___ Extrait du texte

D’une révolution à la disparition
Cette annonce sonne le glas de la presse papier généraliste nationale gratuite en France. En 2002, lorsqu’elle avait fait ses premiers pas dans l’Hexagone, un vent de panique avait soufflé sur la presse « classique », observant d’un très mauvais œil l’arrivée de ces nouveaux acteurs (d’autant plus qu’internet lançait, en même temps des défis nouveaux et inédits à ces journaux).
Le suédois Metro avait ouvert la voie, suivi de près par 20 Minutes, avec la promesse de faire du « hard news », pour laisser les lecteurs se faire leur propre opinion. Le modèle économique reposait à l’époque uniquement sur la vente de publicité (cela évoluera au fil du temps avec, notamment, la conquête des annonces légales depuis leur dématérialisation). En 2006, le groupe Bolloré lancera Direct Soir (à la durée de vie éphémère) puis, l’année suivante, Direct Matin. Trois titres sont alors sur le marché, avec des distributeurs qui harcèlent les lecteurs potentiels à la sortie des bouches de métro ou aux arrêts de bus. C’est l’âge d’or de ces quotidiens… enfin, relativement. puisque, des trois, seul 20 Minutes sera bénéficiaire à un moment ou un autre de son histoire.

______

[Consigne]
Recopiez l'extrait sur la presse gratuite en commençant aux mots « Le suédois Metro » et en vous arrêtant après « de son histoire. ». Remplacez au passage « harcèlent » par « interpellent ».

___ Données fournies

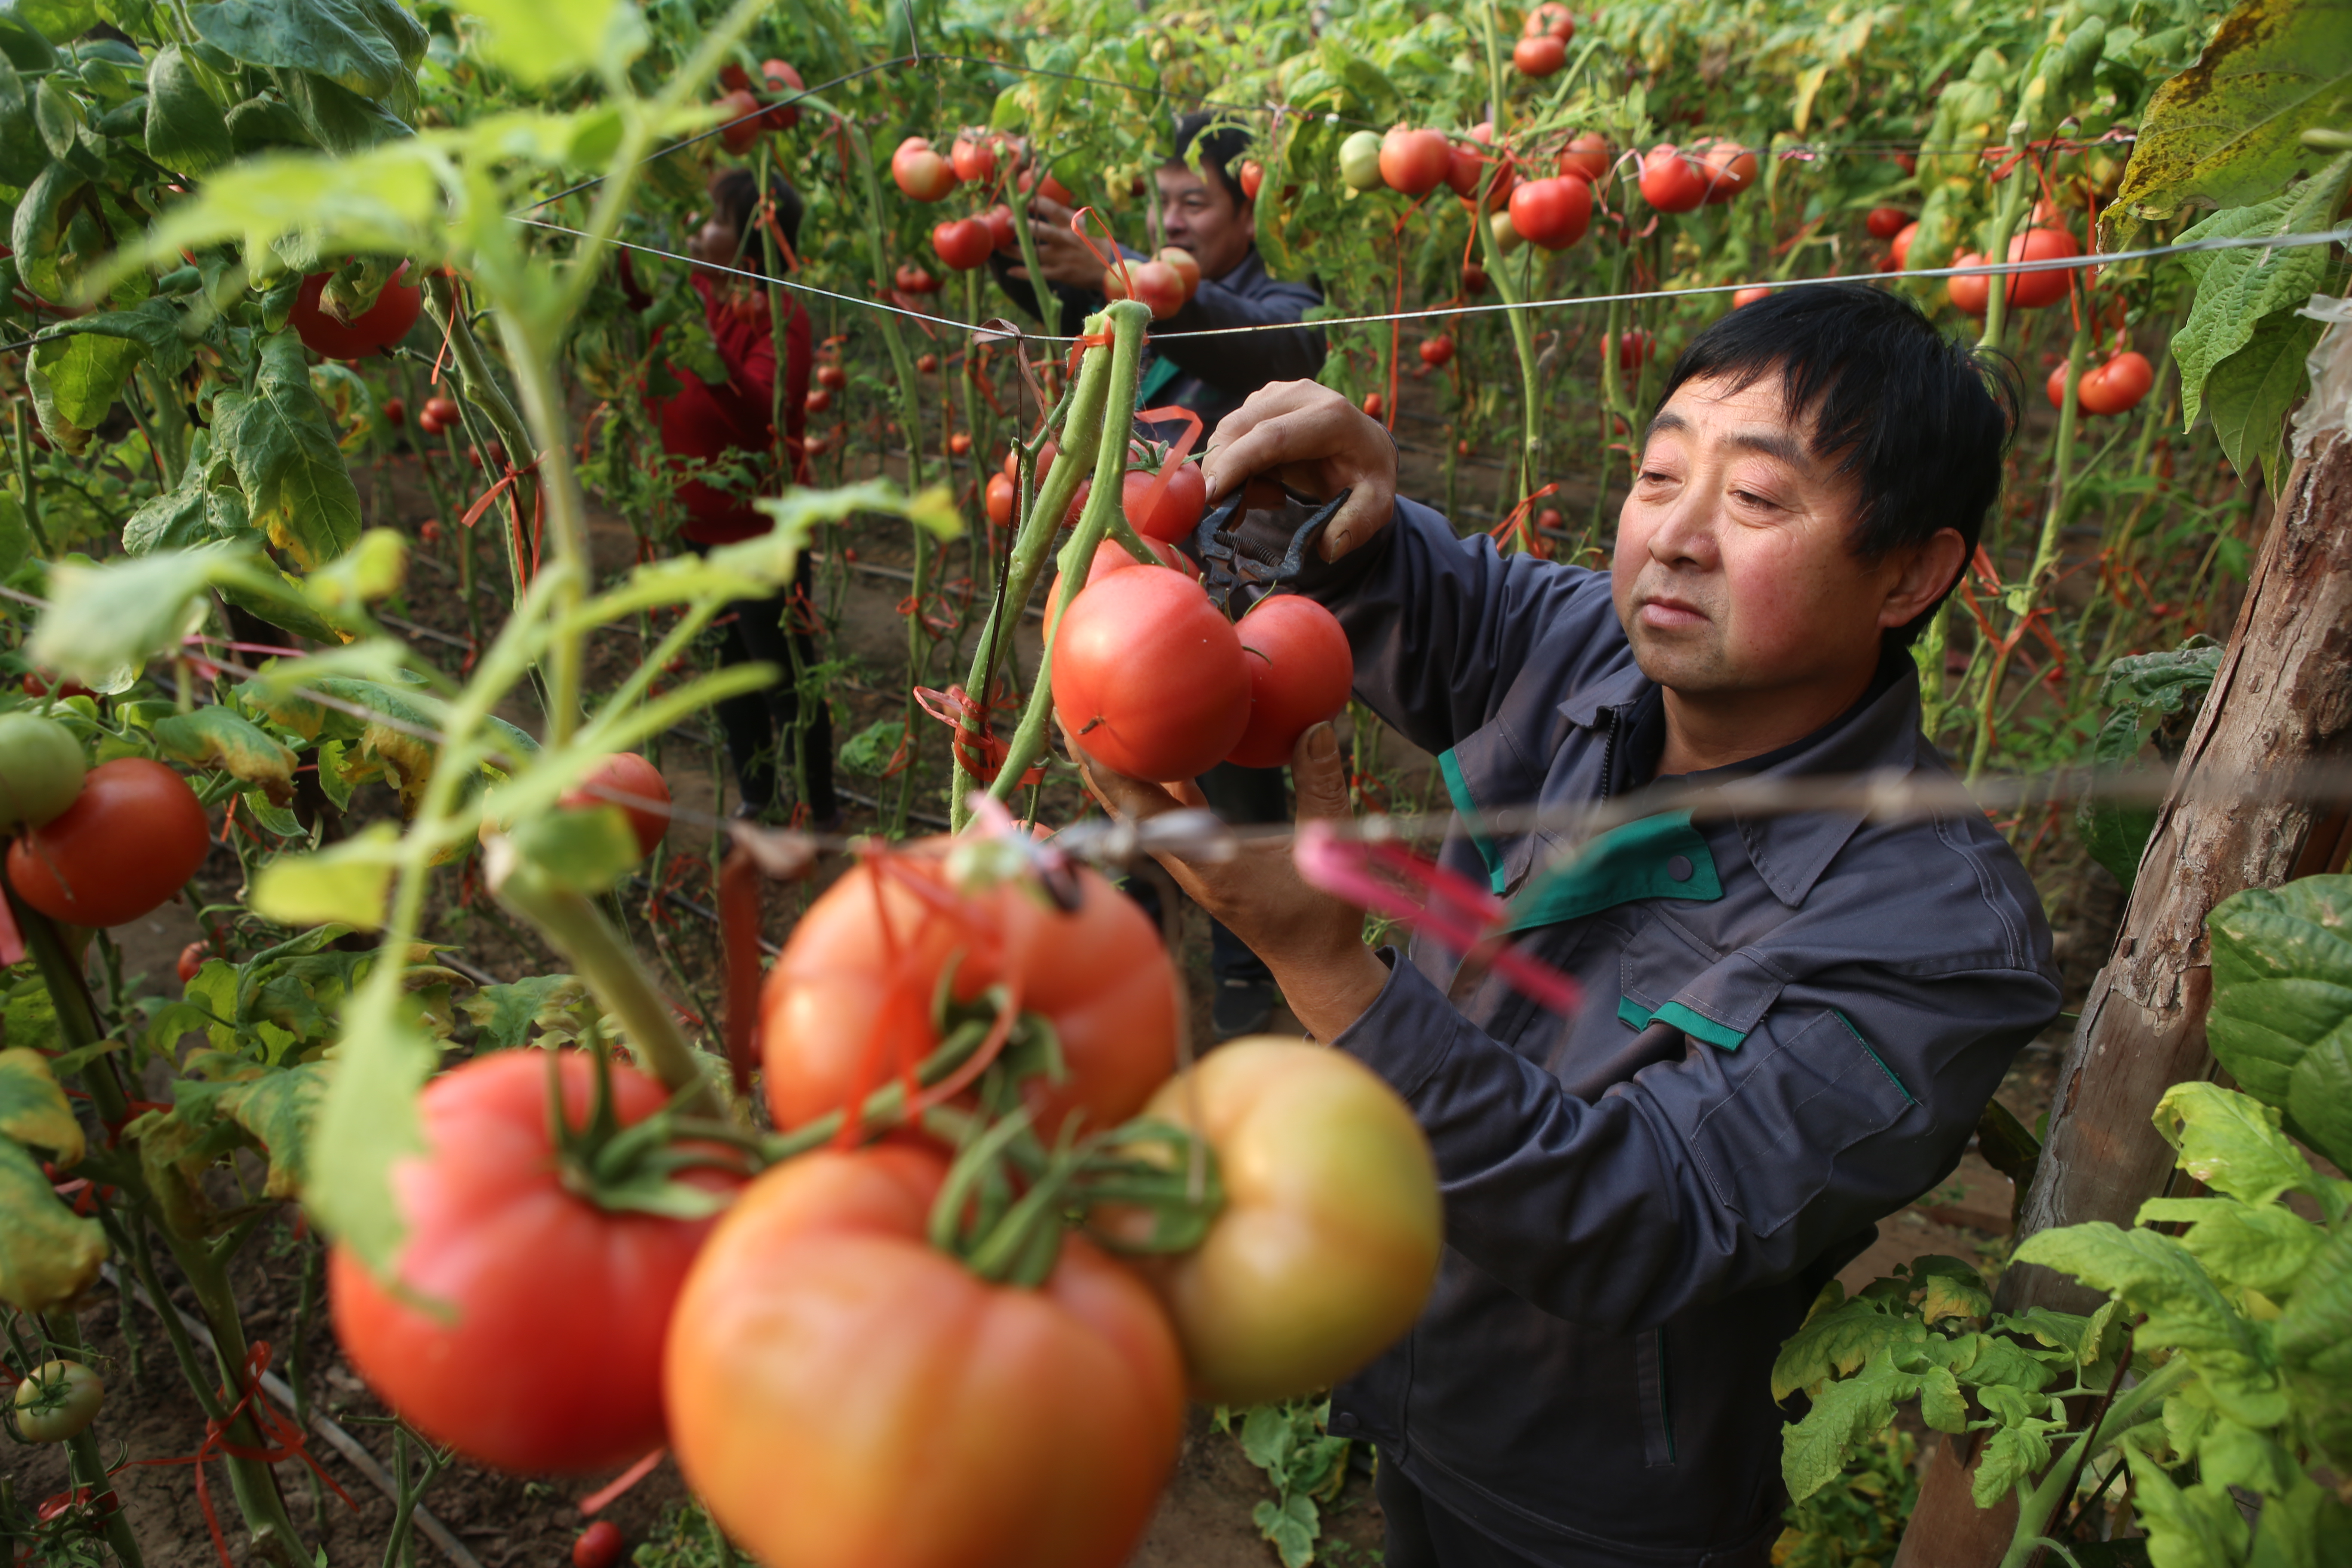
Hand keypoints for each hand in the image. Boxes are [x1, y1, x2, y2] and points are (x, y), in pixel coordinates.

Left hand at [1009, 195, 1119, 289]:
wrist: (1111, 268)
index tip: (1024, 201)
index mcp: (1073, 224)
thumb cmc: (1098, 243)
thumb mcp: (1087, 223)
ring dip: (1015, 251)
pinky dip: (1024, 273)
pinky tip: (1010, 271)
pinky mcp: (1061, 273)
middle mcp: (1066, 239)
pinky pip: (1038, 273)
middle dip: (1023, 226)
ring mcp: (1062, 257)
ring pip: (1034, 254)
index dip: (1037, 203)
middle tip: (1008, 222)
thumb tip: (1054, 200)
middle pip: (1040, 231)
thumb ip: (1068, 214)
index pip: (1052, 209)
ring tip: (1001, 247)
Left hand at [1064, 720, 1389, 1041]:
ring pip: (1137, 807)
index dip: (1108, 769)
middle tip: (1066, 704)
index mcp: (1203, 859)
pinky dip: (1153, 777)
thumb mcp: (1324, 846)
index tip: (1081, 729)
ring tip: (1098, 719)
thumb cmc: (1320, 915)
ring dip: (1116, 766)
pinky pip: (1164, 811)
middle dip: (1093, 756)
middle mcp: (1182, 859)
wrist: (1312, 963)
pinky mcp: (1197, 858)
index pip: (1140, 808)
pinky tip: (1155, 746)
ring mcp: (1186, 860)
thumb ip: (1321, 786)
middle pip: (1121, 802)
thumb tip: (1315, 727)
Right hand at [1201, 382, 1396, 560]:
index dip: (1235, 465)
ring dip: (1231, 474)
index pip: (1270, 436)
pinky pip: (1230, 436)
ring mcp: (1275, 394)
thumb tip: (1330, 548)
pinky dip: (1234, 465)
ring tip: (1272, 496)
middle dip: (1224, 476)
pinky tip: (1267, 481)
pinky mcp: (1260, 401)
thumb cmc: (1366, 475)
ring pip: (1228, 433)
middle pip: (1238, 430)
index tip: (1211, 497)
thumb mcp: (1375, 506)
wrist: (1365, 446)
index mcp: (1331, 416)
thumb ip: (1356, 526)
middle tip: (1240, 515)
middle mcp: (1299, 395)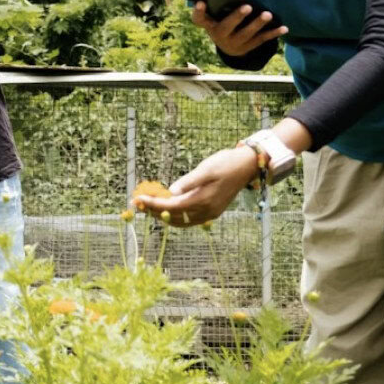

______

[Corrigé]
Le suédois Metro avait ouvert la voie, suivi de près par 20 Minutes, avec la promesse de faire du « hard news », pour laisser les lecteurs se faire leur propre opinion. Le modèle économique reposait à l’époque uniquement sur la vente de publicité (cela évoluera au fil du temps avec, notamment, la conquête des annonces légales depuis leur dématérialisation). En 2006, le groupe Bolloré lancera Direct Soir (à la durée de vie éphémère) puis, l’année suivante, Direct Matin. Trois titres sont alors sur le marché, avec des distributeurs qui interpellent les lecteurs potentiels à la sortie des bouches de métro ou aux arrêts de bus. C’est l’âge d’or de ces quotidiens… enfin, relativement. puisque, des trois, seul 20 Minutes sera bénéficiaire à un moment ou un autre de son histoire.